Supplied records section start

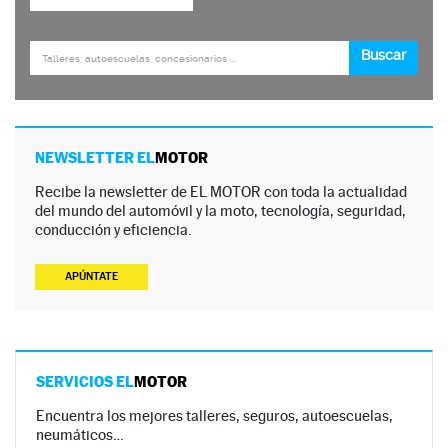
NEWSLETTER EL
MOTOR
Recibe la newsletter de EL MOTOR con toda la actualidad
del mundo del automóvil y la moto, tecnología, seguridad,
conducción y eficiencia.
APÚNTATE
SERVICIOS EL
MOTOR
Encuentra los mejores talleres, seguros, autoescuelas,
neumáticos…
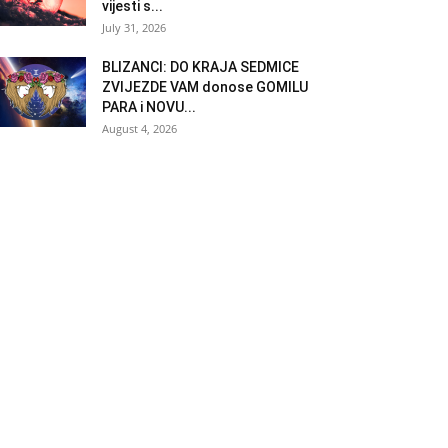
vijesti s...
July 31, 2026
BLIZANCI: DO KRAJA SEDMICE
ZVIJEZDE VAM donose GOMILU
PARA i NOVU...
August 4, 2026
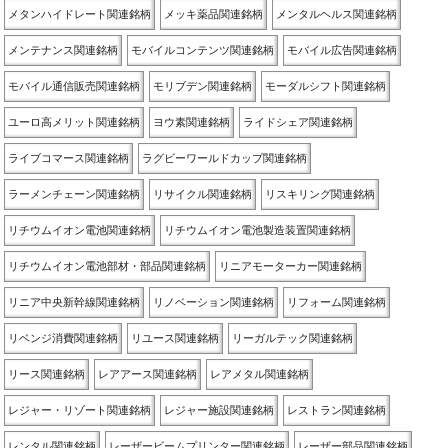
メタンハイドレート関連銘柄
メッキ薬品関連銘柄
メンタルヘルス関連銘柄
メンテナンス関連銘柄
モバイルコンテンツ関連銘柄
モバイル広告関連銘柄
モバイル通信販売関連銘柄
モリブデン関連銘柄
モーダルシフト関連銘柄
ユーロ高メリット関連銘柄
ヨウ素関連銘柄
ライドシェア関連銘柄
ライブコマース関連銘柄
ラグビーワールドカップ関連銘柄
ラーメンチェーン関連銘柄
リサイクル関連銘柄
リスキリング関連銘柄
リチウムイオン電池関連銘柄
リチウムイオン電池製造装置関連銘柄
リチウムイオン電池部材・部品関連銘柄
リニアモーターカー関連銘柄
リニア中央新幹線関連銘柄
リノベーション関連銘柄
リフォーム関連銘柄
リベンジ消費関連銘柄
リユース関連銘柄
リーガルテック関連銘柄
リース関連銘柄
レアアース関連銘柄
レアメタル関連銘柄
レジャー・リゾート関連銘柄
レジャー施設関連銘柄
レストラン関連銘柄
レンタル関連銘柄
レーザービームプリンター関連銘柄
レーザー部品関連銘柄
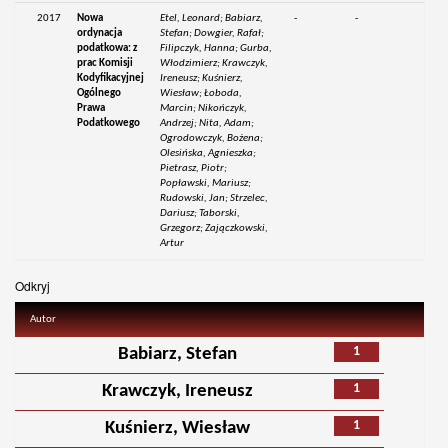
2017
Nowa
Etel, Leonard; Babiarz,
-
-
ordynacja
Stefan; Dowgier, Rafał;
podatkowa: z
Filipczyk, Hanna; Gurba,
prac Komisji
Włodzimierz; Krawczyk,
Kodyfikacyjnej
Ireneusz; Kuśnierz,
Ogólnego
Wiesław; Łoboda,
Prawa
Marcin; Nikończyk,
Podatkowego
Andrzej; Nita, Adam;
Ogrodowczyk, Bożena;
Olesińska, Agnieszka;
Pietrasz, Piotr;
Popławski, Mariusz;
Rudowski, Jan; Strzelec,
Dariusz; Taborski,
Grzegorz; Zajączkowski,
Artur
Odkryj
Autor
1
Babiarz, Stefan
1
Krawczyk, Ireneusz
1
Kuśnierz, Wiesław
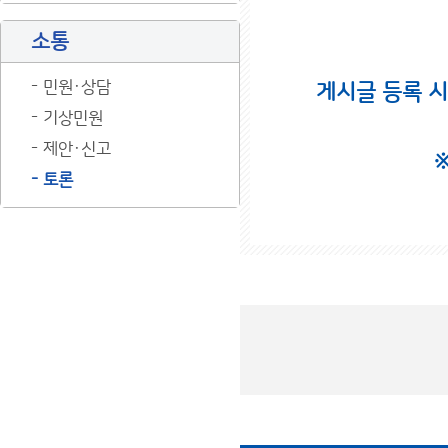
소통
민원·상담
게시글 등록 
기상민원
제안·신고
토론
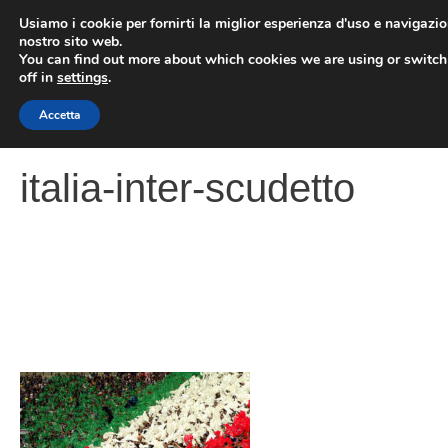
Vai
Usiamo i cookie per fornirti la miglior esperienza d'uso e navigazio
al
nostro sito web.
You can find out more about which cookies we are using or switc
contenuto
ME
off in
settings
.
Accetta
italia-inter-scudetto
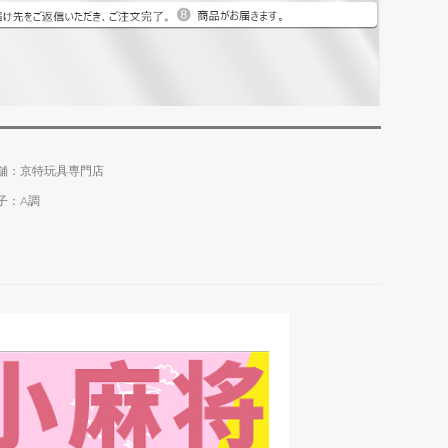
舗：京特玩具専門店
子：A調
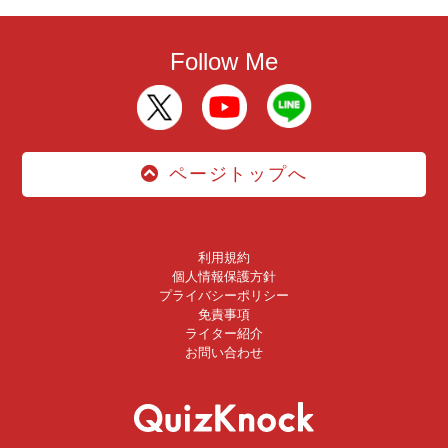
Follow Me
ページトップへ
利用規約
個人情報保護方針
プライバシーポリシー
免責事項
ライター紹介
お問い合わせ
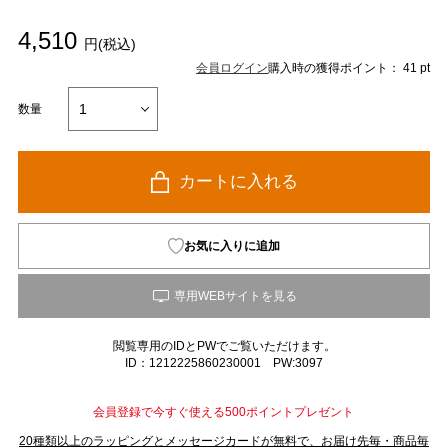
4,510
円(税込)
会員ログイン
購入時の獲得ポイント： 41 pt
数量
カートに入れる
お気に入りに追加
閲覧専用のIDとPWでご覧いただけます。
ID：1212225860230001 PW:3097
会員登録で今すぐ使える500ポイントプレゼント
20種類以上のラッピングとメッセージカードが無料で、お届け先毎・商品毎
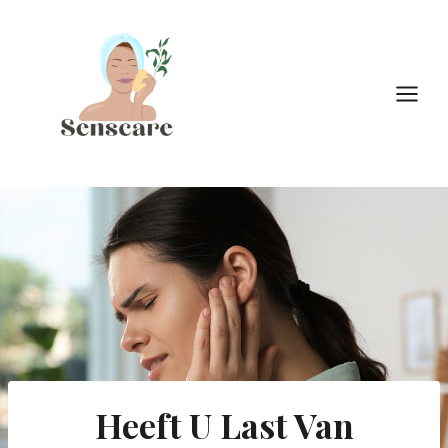
Doorgaan
naar
inhoud
Heeft U Last Van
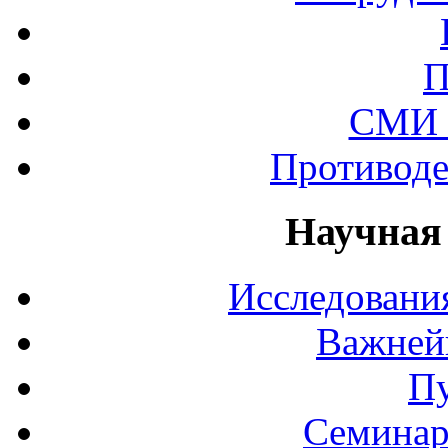
П
СМИ 
Противоде
Научная
Исследования
Важней
П
Семинар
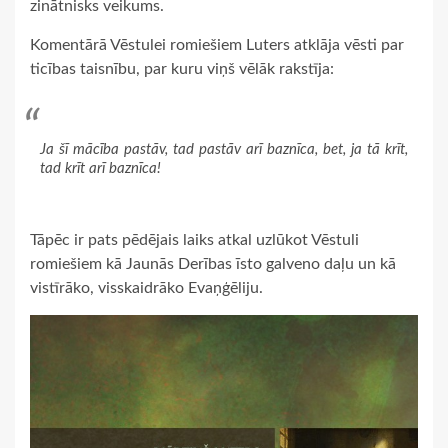
zinātnisks veikums.
Komentārā Vēstulei romiešiem Luters atklāja vēsti par
ticības taisnību, par kuru viņš vēlāk rakstīja:
Ja šī mācība pastāv, tad pastāv arī baznīca, bet, ja tā krīt,
tad krīt arī baznīca!
Tāpēc ir pats pēdējais laiks atkal uzlūkot Vēstuli
romiešiem kā Jaunās Derības īsto galveno daļu un kā
vistīrāko, visskaidrāko Evaņģēliju.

Supplied records section end

Directions: Can you output every line of the material above again, unchanged and in the same order, leaving out the pictures?

Answer box:
NEWSLETTER EL
MOTOR
Recibe la newsletter de EL MOTOR con toda la actualidad
del mundo del automóvil y la moto, tecnología, seguridad,
conducción y eficiencia.
APÚNTATE
SERVICIOS EL
MOTOR
Encuentra los mejores talleres, seguros, autoescuelas,
neumáticos…
vijesti s...
July 31, 2026
BLIZANCI: DO KRAJA SEDMICE
ZVIJEZDE VAM donose GOMILU
PARA i NOVU...
August 4, 2026
メタンハイドレート関連銘柄
メッキ薬品関連銘柄
メンタルヘルス関連銘柄
メンテナンス関連銘柄
モバイルコンテンツ関連銘柄
モバイル広告関連銘柄
モバイル通信販売関連銘柄
モリブデン関連銘柄
モーダルシフト関連銘柄
ユーロ高メリット関連銘柄
ヨウ素関連銘柄
ライドシェア関連銘柄
ライブコマース関連銘柄
ラグビーワールドカップ関連銘柄
ラーメンチェーン関連銘柄
リサイクル関連銘柄
リスキリング関連銘柄
リチウムイオン電池関連銘柄
リチウムイオン電池製造装置関連銘柄
リチウムイオン電池部材・部品関連銘柄
リニアモーターカー関連銘柄
リニア中央新幹線関連銘柄
リノベーション関連銘柄
リフォーム関連銘柄
リベンジ消費関連銘柄
リユース関連銘柄
リーガルテック関連銘柄
リース関連銘柄
レアアース関連銘柄
レアメタル関連銘柄
レジャー・リゾート関連銘柄
レジャー施設関連銘柄
レストラン関連銘柄
レンタル関連銘柄
レーザービームプリンター関連銘柄
レーザー部品関連銘柄
2017
Nowa
Etel, Leonard; Babiarz,
-
-
ordynacja
Stefan; Dowgier, Rafał;
podatkowa: z
Filipczyk, Hanna; Gurba,
prac Komisji
Włodzimierz; Krawczyk,
Kodyfikacyjnej
Ireneusz; Kuśnierz,
Ogólnego
Wiesław; Łoboda,
Prawa
Marcin; Nikończyk,
Podatkowego
Andrzej; Nita, Adam;
Ogrodowczyk, Bożena;
Olesińska, Agnieszka;
Pietrasz, Piotr;
Popławski, Mariusz;
Rudowski, Jan; Strzelec,
Dariusz; Taborski,
Grzegorz; Zajączkowski,
Artur
Odkryj
Autor
1
Babiarz, Stefan
1
Krawczyk, Ireneusz
1
Kuśnierz, Wiesław
소통
민원·상담
게시글 등록 
기상민원
제안·신고
토론
Vai
Usiamo i cookie per fornirti la miglior esperienza d'uso e navigazio
al
nostro sito web.
You can find out more about which cookies we are using or switc
contenuto
ME
off in
settings
.
Accetta
italia-inter-scudetto
舗：京特玩具専門店
子：A調
Follow Me
ページトップへ
利用規約
個人情報保護方針
プライバシーポリシー
免責事項
ライター紹介
お問い合わせ
4,510
円(税込)
会員ログイン
購入時の獲得ポイント： 41 pt
数量
カートに入れる
お気に入りに追加
閲覧専用のIDとPWでご覧いただけます。
ID：1212225860230001 PW:3097
会員登録で今すぐ使える500ポイントプレゼント
20種類以上のラッピングとメッセージカードが無料で、お届け先毎・商品毎
Doorgaan
naar
inhoud
Heeft U Last Van
П
СМИ 
Противоде
Научная
Исследования
Важней
П
Семинар
zinātnisks veikums.
Komentārā Vēstulei romiešiem Luters atklāja vēsti par
ticības taisnību, par kuru viņš vēlāk rakstīja:
Ja šī mācība pastāv, tad pastāv arī baznīca, bet, ja tā krīt,
tad krīt arī baznīca!
Tāpēc ir pats pēdējais laiks atkal uzlūkot Vēstuli
romiešiem kā Jaunās Derības īsto galveno daļu un kā
vistīrāko, visskaidrāko Evaņģēliju.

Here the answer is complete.